→ PROMPT: Quote exactly and only this range of lines in the data below: the line that holds "Modelldiebstahl und Dorsey" to the line that holds "hatte: Ein Agent, der", both included.

→ INFORMATION GIVEN:
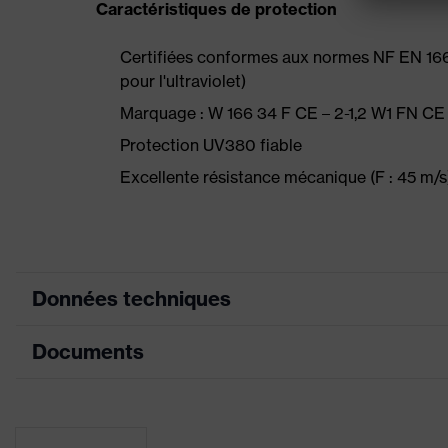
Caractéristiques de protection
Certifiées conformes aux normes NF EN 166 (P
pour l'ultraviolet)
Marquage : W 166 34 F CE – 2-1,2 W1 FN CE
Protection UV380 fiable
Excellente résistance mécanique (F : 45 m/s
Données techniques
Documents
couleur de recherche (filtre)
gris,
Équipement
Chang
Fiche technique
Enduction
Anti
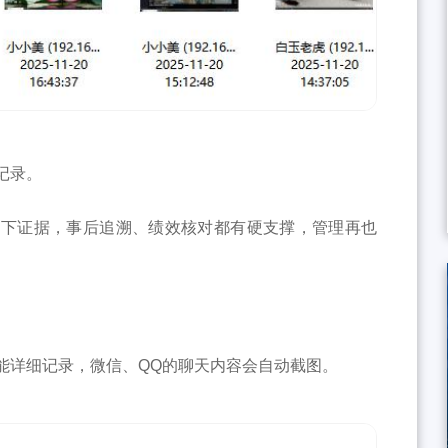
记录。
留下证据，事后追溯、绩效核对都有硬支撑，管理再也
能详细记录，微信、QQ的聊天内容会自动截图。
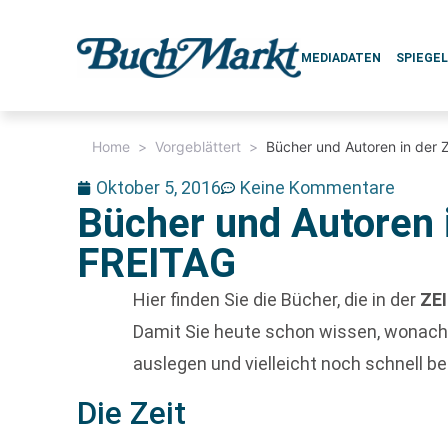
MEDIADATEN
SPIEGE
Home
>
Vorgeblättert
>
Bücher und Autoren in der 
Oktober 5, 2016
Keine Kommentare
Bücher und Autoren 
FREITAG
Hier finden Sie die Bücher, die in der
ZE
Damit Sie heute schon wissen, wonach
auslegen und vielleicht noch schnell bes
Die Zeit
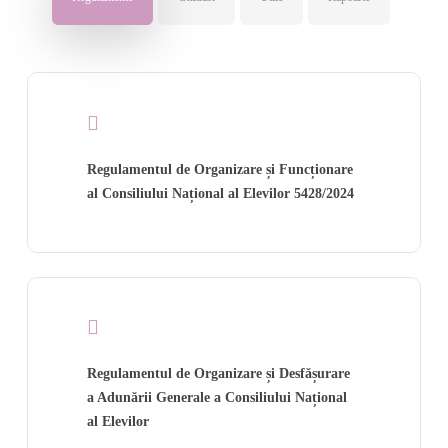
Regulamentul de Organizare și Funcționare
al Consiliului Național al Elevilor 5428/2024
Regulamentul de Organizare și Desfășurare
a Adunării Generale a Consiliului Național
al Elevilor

* * *

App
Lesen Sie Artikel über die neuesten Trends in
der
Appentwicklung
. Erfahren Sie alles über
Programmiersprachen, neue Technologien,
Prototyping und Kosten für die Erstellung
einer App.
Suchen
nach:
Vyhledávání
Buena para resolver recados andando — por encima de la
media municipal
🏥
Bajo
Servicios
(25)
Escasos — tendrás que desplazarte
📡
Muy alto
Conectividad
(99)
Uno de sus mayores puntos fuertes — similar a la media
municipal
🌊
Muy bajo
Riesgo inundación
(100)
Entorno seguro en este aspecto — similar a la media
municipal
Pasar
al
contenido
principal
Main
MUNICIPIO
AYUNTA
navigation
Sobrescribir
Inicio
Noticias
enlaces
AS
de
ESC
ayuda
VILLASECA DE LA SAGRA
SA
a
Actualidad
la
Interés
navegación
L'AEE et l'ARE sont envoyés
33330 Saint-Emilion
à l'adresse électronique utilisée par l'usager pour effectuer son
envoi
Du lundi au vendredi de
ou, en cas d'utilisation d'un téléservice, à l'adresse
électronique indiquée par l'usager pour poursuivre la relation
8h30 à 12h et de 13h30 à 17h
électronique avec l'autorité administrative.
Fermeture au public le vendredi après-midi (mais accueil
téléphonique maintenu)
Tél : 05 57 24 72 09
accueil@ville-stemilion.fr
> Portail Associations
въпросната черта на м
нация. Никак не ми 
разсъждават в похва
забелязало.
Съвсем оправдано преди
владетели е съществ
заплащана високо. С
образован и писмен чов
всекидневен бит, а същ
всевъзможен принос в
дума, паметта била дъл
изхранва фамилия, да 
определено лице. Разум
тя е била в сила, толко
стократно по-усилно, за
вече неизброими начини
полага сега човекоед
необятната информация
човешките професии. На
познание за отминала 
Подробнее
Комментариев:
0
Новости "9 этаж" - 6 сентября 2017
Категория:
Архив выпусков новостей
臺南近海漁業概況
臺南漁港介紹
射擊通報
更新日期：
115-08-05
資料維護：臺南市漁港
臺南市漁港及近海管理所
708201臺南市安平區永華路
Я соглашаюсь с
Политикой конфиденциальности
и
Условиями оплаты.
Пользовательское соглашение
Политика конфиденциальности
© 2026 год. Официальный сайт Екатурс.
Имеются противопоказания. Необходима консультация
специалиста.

--

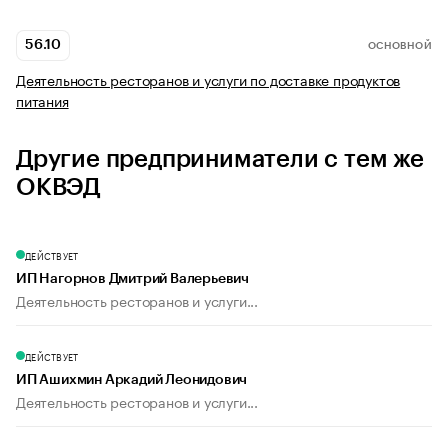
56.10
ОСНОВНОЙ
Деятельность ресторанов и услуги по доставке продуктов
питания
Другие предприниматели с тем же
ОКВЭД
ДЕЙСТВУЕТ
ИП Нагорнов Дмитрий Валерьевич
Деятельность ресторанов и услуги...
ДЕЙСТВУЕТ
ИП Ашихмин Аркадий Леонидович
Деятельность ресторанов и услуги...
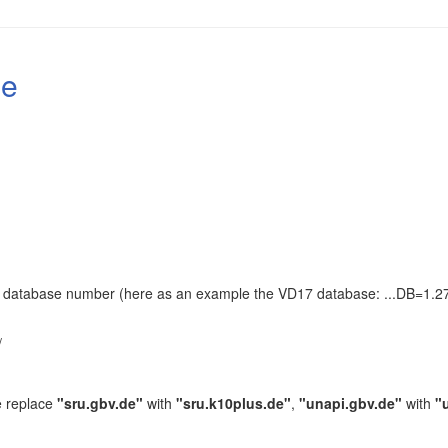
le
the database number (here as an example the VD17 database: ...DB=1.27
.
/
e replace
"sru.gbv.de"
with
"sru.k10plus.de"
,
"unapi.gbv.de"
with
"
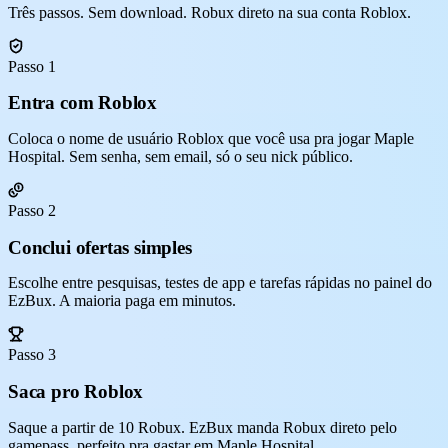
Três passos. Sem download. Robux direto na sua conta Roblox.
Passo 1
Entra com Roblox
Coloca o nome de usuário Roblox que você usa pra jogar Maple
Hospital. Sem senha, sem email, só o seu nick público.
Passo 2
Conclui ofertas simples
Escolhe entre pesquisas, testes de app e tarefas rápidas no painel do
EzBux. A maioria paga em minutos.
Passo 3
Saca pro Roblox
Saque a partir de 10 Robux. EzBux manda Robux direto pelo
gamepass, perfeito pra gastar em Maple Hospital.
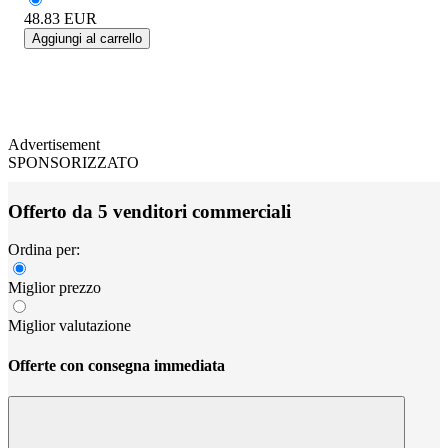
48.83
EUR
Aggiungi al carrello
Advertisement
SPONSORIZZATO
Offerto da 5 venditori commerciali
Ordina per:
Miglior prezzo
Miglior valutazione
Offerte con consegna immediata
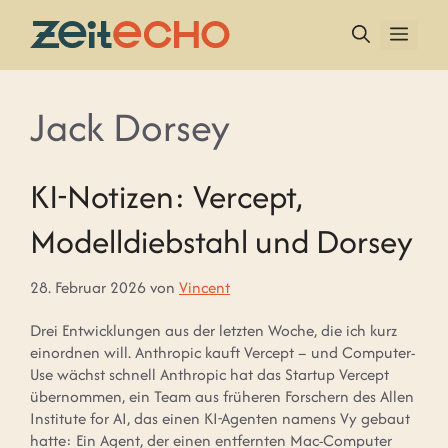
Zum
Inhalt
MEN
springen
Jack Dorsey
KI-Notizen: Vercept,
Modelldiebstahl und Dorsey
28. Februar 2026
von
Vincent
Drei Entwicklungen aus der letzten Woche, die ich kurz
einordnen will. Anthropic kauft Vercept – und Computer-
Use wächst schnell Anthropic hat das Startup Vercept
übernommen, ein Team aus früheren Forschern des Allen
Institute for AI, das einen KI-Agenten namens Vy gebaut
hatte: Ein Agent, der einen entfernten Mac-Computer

→ WRITTEN REPLY:
Modelldiebstahl und Dorsey
28. Februar 2026
von
Vincent
Drei Entwicklungen aus der letzten Woche, die ich kurz
einordnen will. Anthropic kauft Vercept – und Computer-
Use wächst schnell Anthropic hat das Startup Vercept
übernommen, ein Team aus früheren Forschern des Allen
Institute for AI, das einen KI-Agenten namens Vy gebaut
hatte: Ein Agent, der einen entfernten Mac-Computer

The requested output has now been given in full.